> [PROVIDED PASSAGE]
▼▼▼

Harry McGee talks to Mothers and Fathers Matter representative, Keith Mills, and tours the midlands trying to gauge if there's any truth to the 'shy no' rumours. Video: Enda O'Dowd

In only three areas has it came close to competing with the other side – in postering (those that haven’t been torn down!), in its national leaflet distribution; and on the airwaves (where there are legal requirements of balance).

Every indicator in the campaign so far has suggested the odds are very firmly stacked in favour of a Yes victory, and a handsome one at that.

But there is still a week to go to polling day.

In several referendums on different constitutional matters in the past two decades, No campaigns, with paltry funding and a small network, have pulled off spectacular coups and near-coups.

That said, it’s clear the No campaign has ceded the ground-war to the Government.

Whereas the Yes campaign has dozens of events and canvasses each day, there is little door-to-door canvassing by the No side.

Because of the lack of numbers, the No campaign has focused its canvassing and leaflet distribution at major sporting events, supermarkets at weekends and Masses on Sunday.

The Irish Times joined a canvass in the hamlet of Ballycahill, a few miles outside Thurles in Tipperary.

We joined the indefatigable Moira Morrissey, who, along with friend Eileen Barry, visited the Thatch Bar, local houses and spectators at an underage camogie game in the local field, near St Cataldus' church.

Divided

Everybody knows Morrissey, and she has an open friendly manner.

But not everybody is fully buying her message, and that goes for old as well as young. Rural Ireland is more divided on this issue that it would have been a generation ago.

She has a traditional view on marriage. She says the people are “being brainwashed by all the politicians and sportspeople. What’s legal is not always right,” she says.

“I think this is the most important issue we have voted on. There is a major change to the most basic unit in society forever. It will change all we believe in and hope for our children and our grandchildren.”

▲▲▲

> [EXERCISE MATERIAL]
▼▼▼

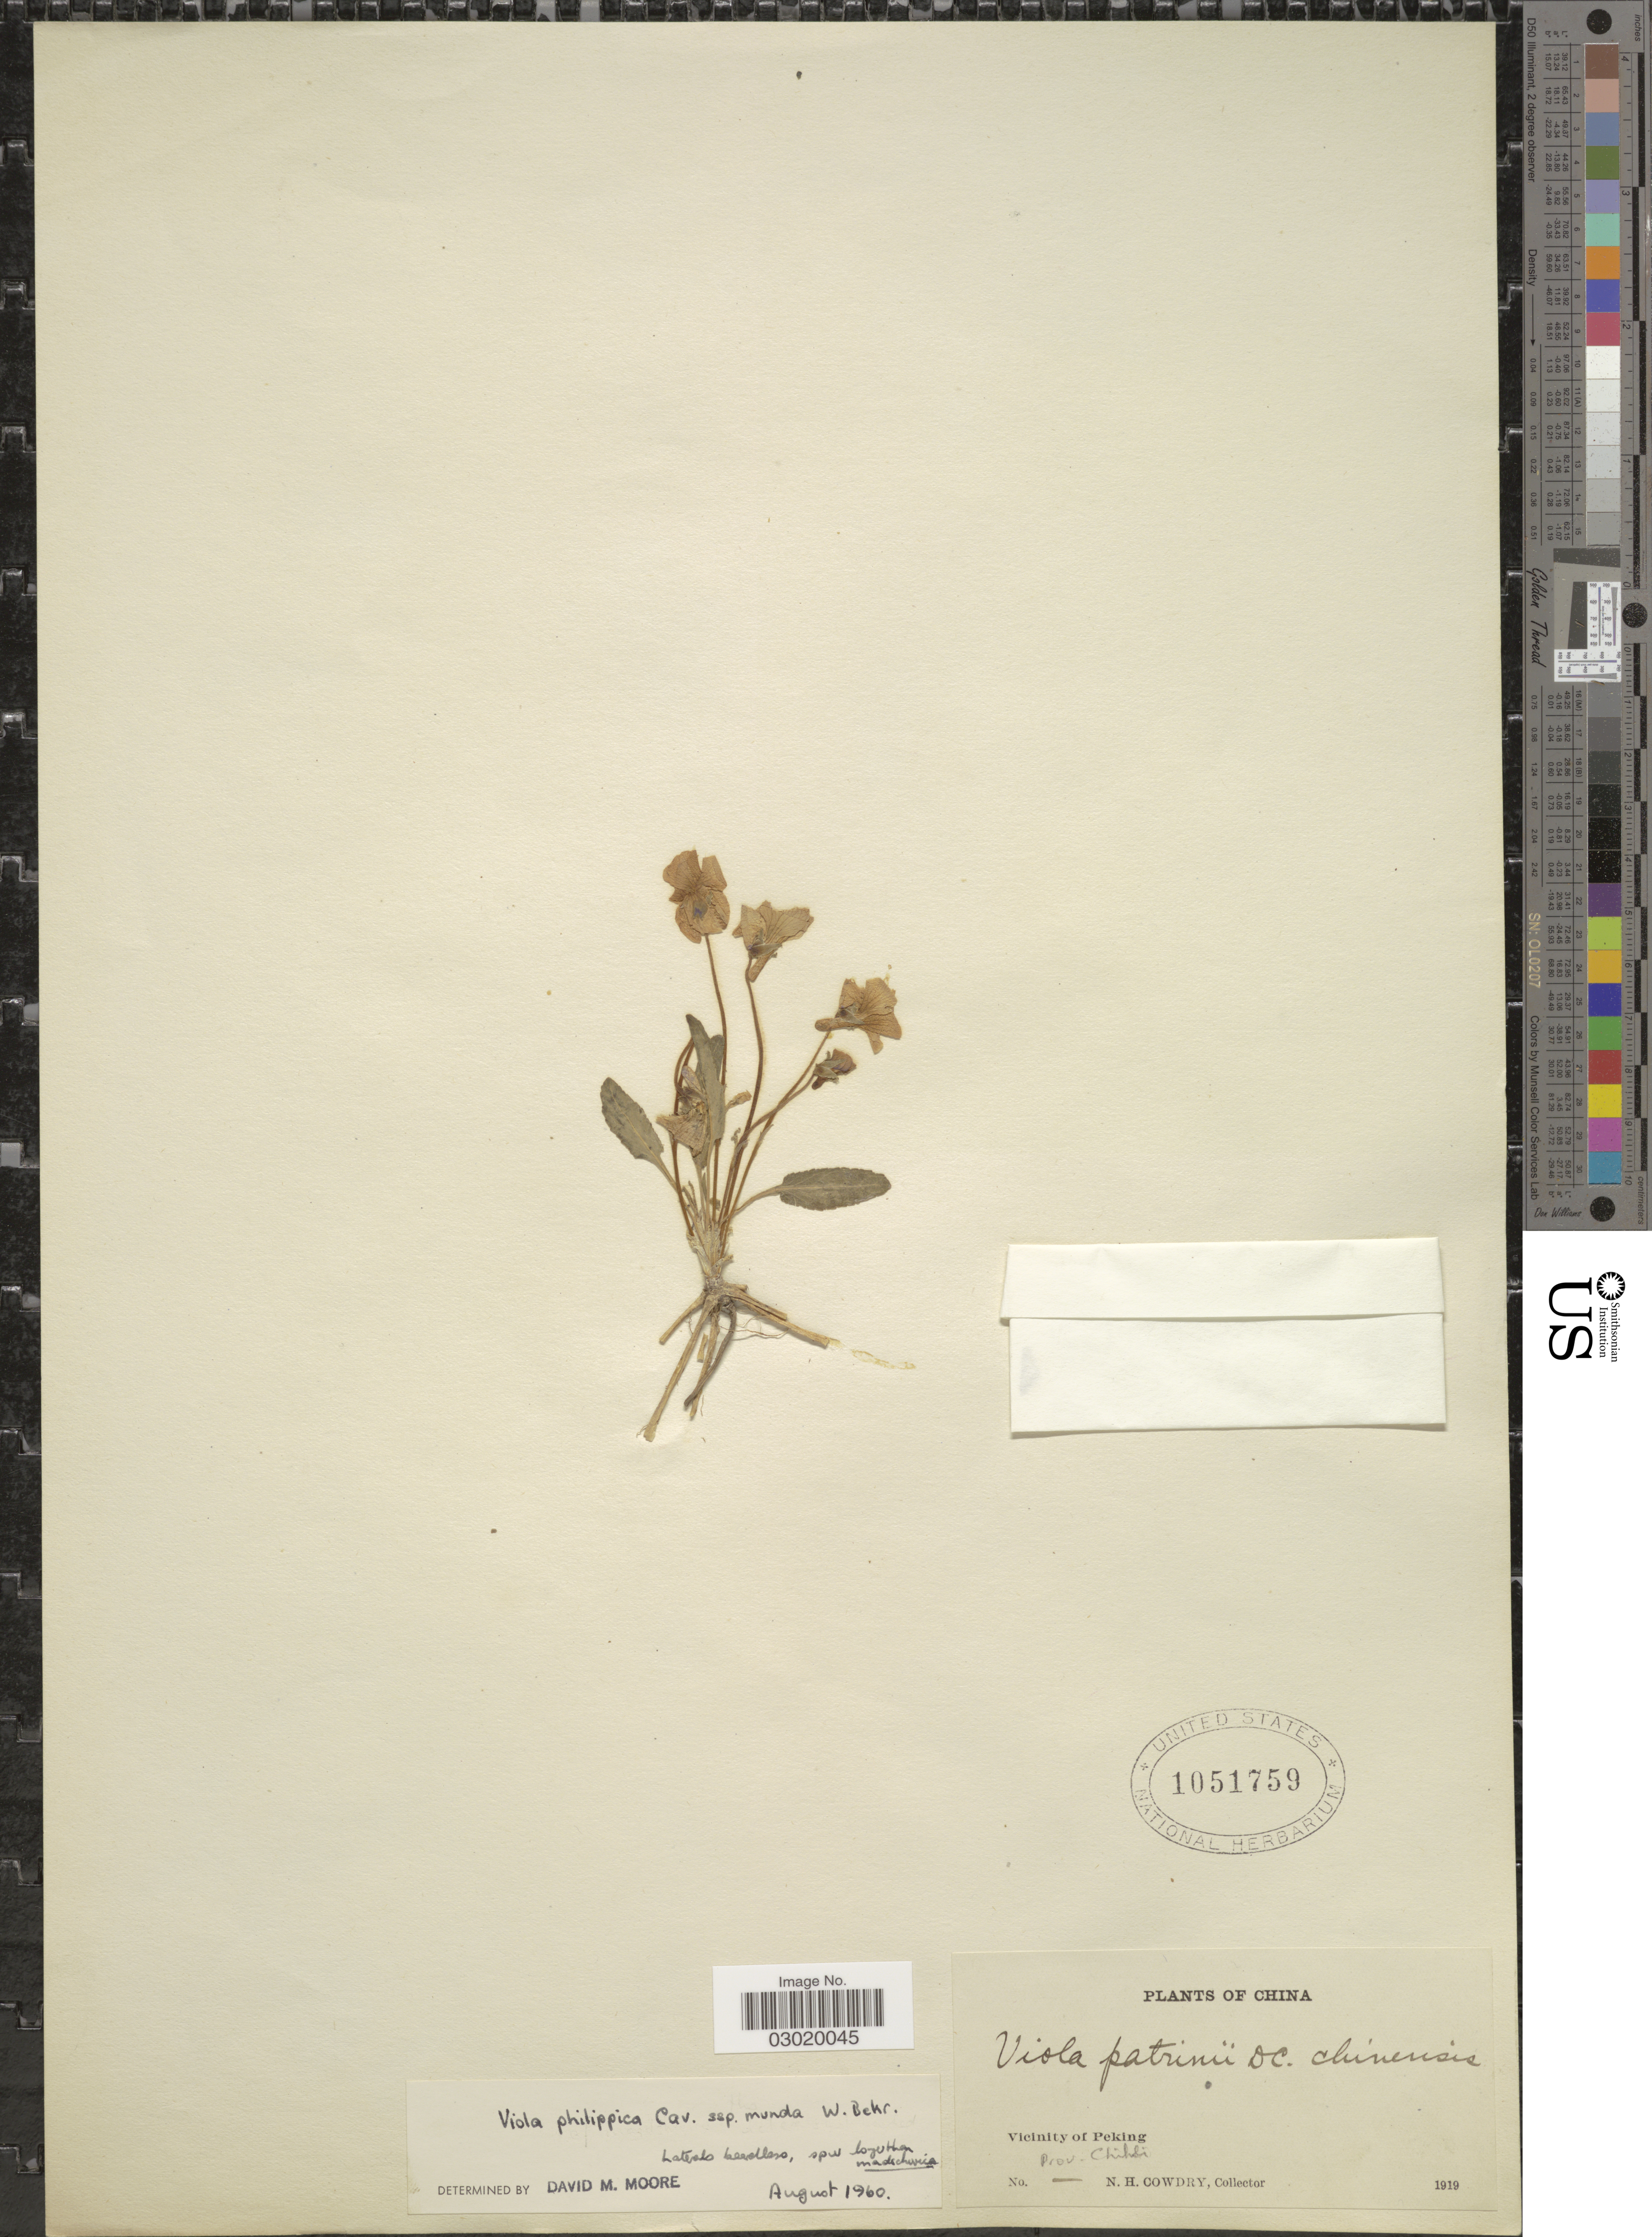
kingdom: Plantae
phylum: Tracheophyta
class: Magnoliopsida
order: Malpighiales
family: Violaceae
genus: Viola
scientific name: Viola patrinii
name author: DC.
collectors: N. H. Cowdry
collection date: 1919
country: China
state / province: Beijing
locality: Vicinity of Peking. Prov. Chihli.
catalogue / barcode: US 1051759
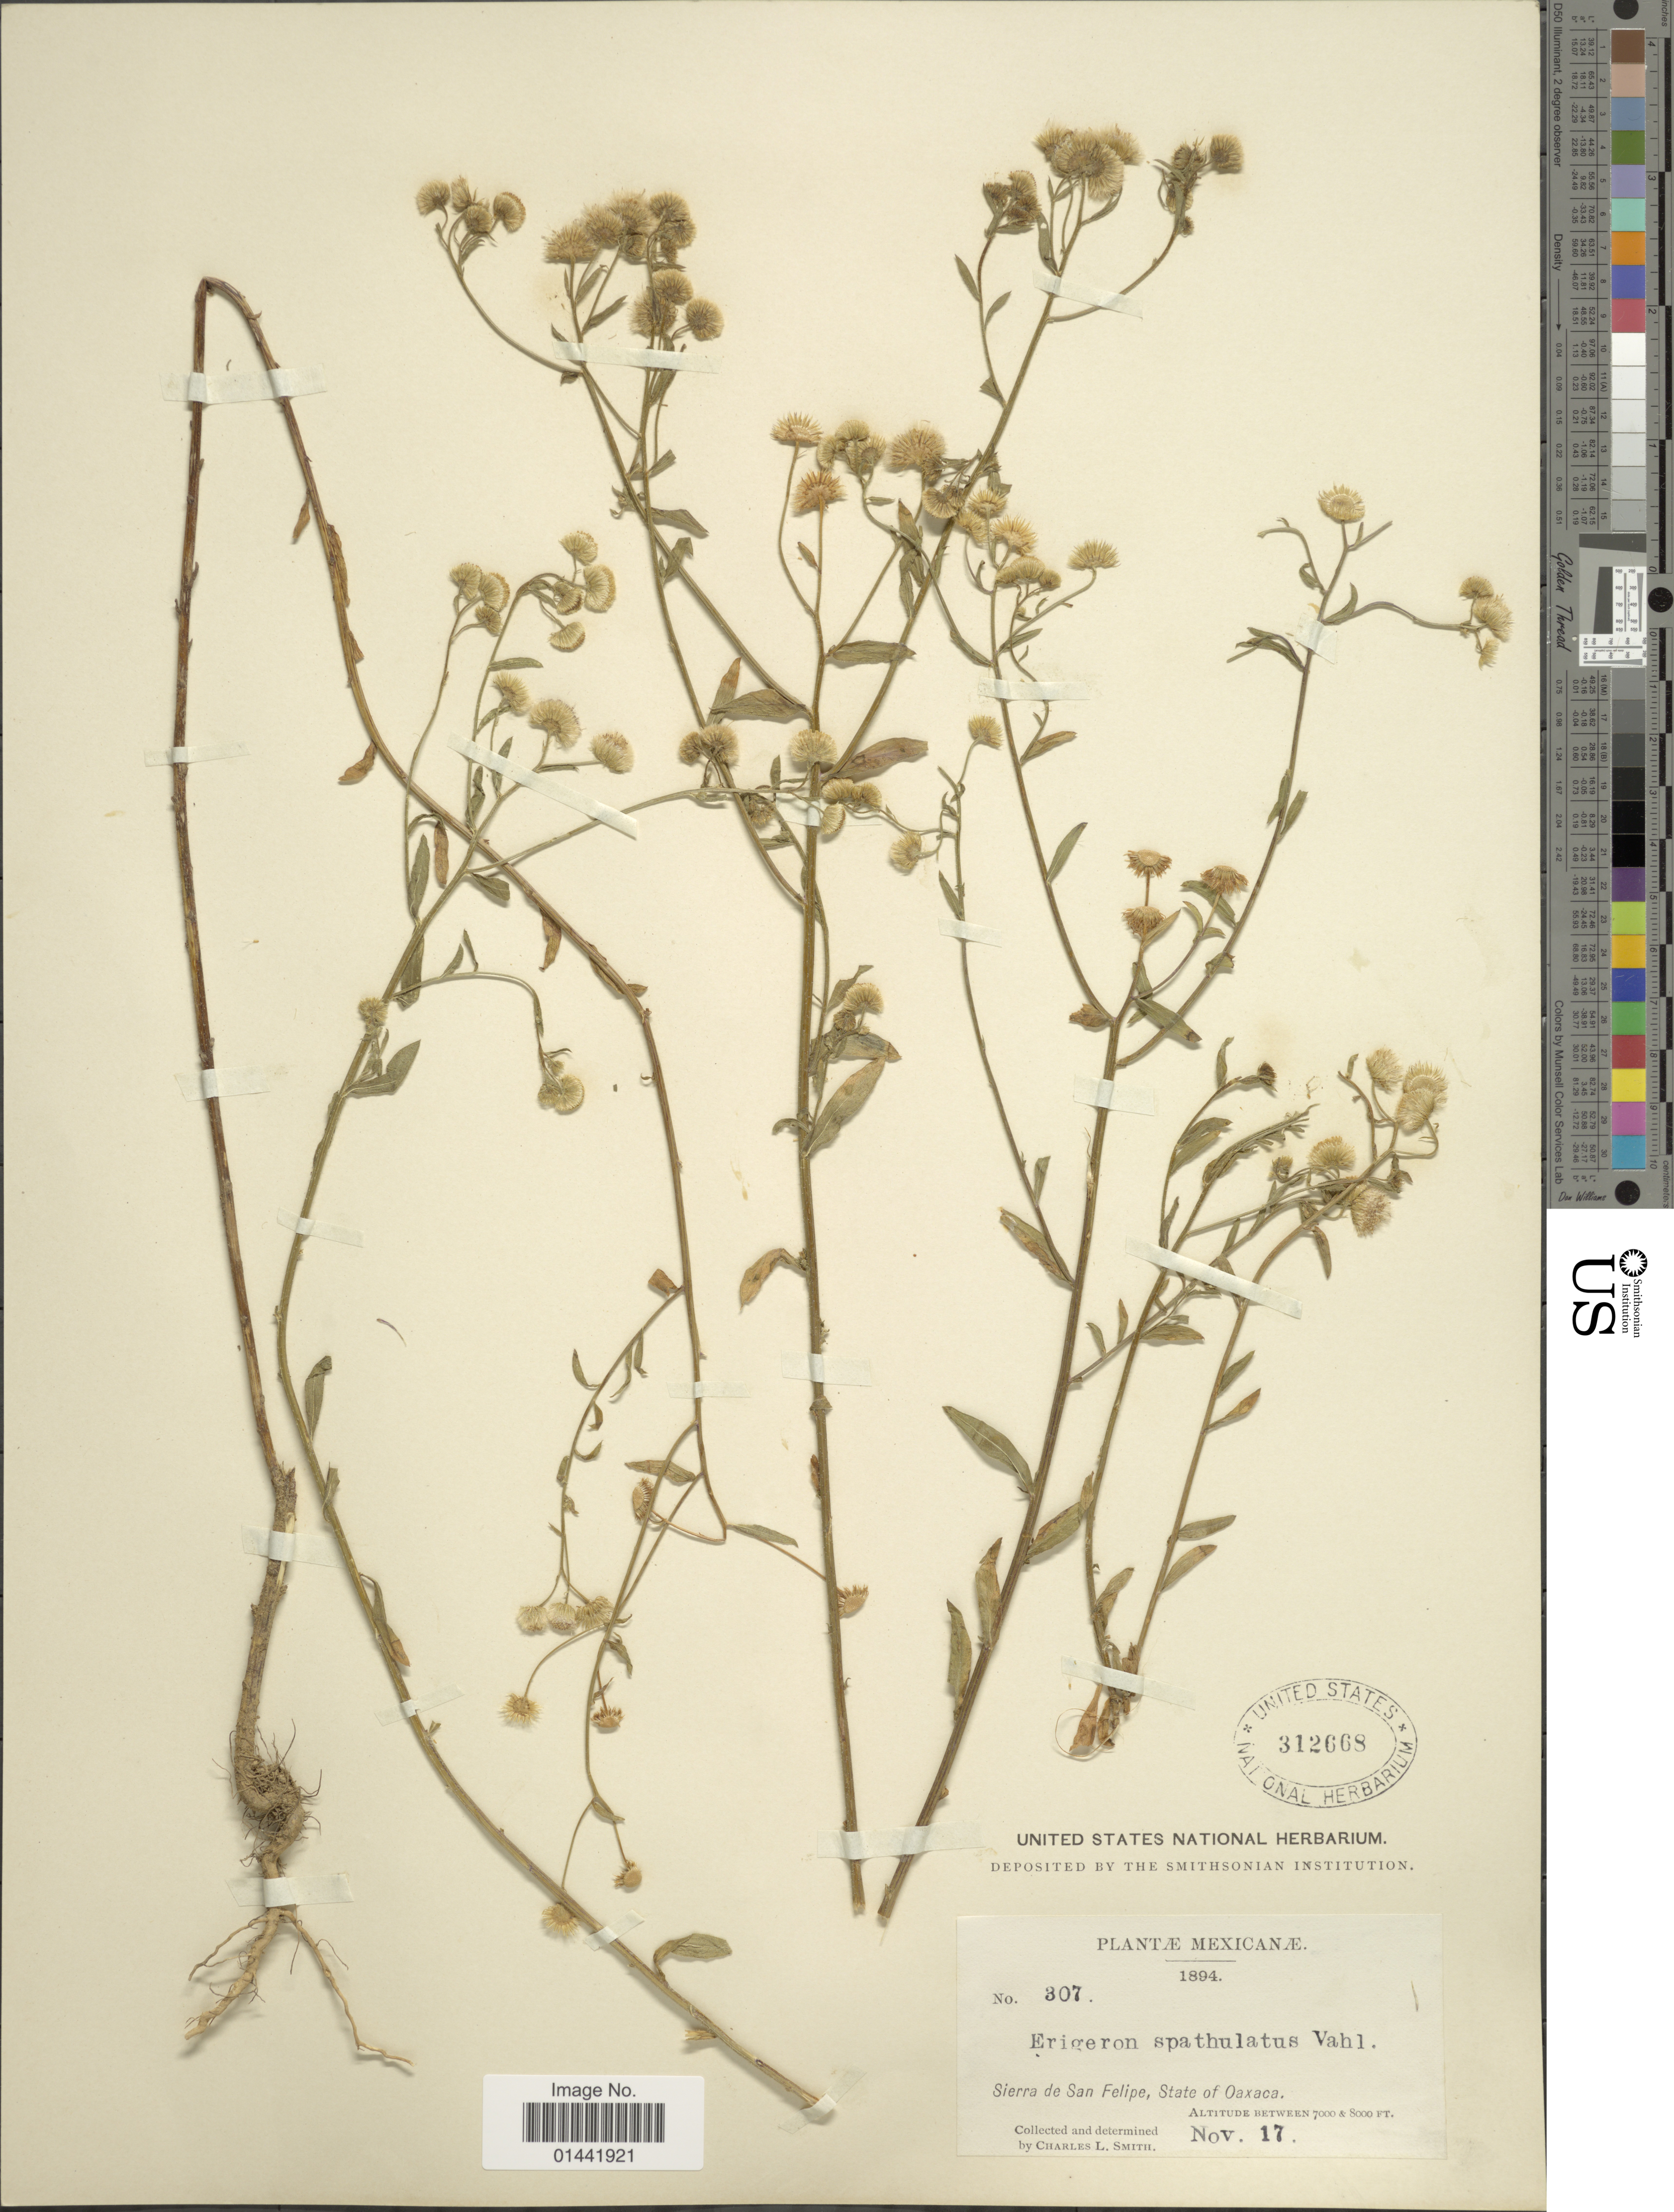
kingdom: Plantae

▲▲▲

> [EXERCISES TO COMPLETE]
A) Can you sum up the referendum campaign report in three sentences?
B) Can you swap "locality" for "site" in the listing from the line with "state / province: Beijing" through the end of the listing and give those lines back otherwise unchanged, leaving out the pictures?

> [EXPECTED RESPONSES]
A) Every indicator so far has pointed to a handsome Yes victory, though a week remains before polling day and poorly funded No campaigns have pulled off spectacular coups in past referendums. The No campaign has ceded the ground war to the Government, focusing its limited canvassing and leaflet distribution on major sporting events, supermarkets at weekends and Sunday Masses. On a canvass in Ballycahill near Thurles, Moira Morrissey made her traditional case on marriage, but not everybody bought her message, as rural Ireland is more divided on the issue than it would have been a generation ago.

B)
state / province: Beijing
site: Vicinity of Peking. Prov. Chihli.
catalogue / barcode: US 1051759
kingdom: Plantae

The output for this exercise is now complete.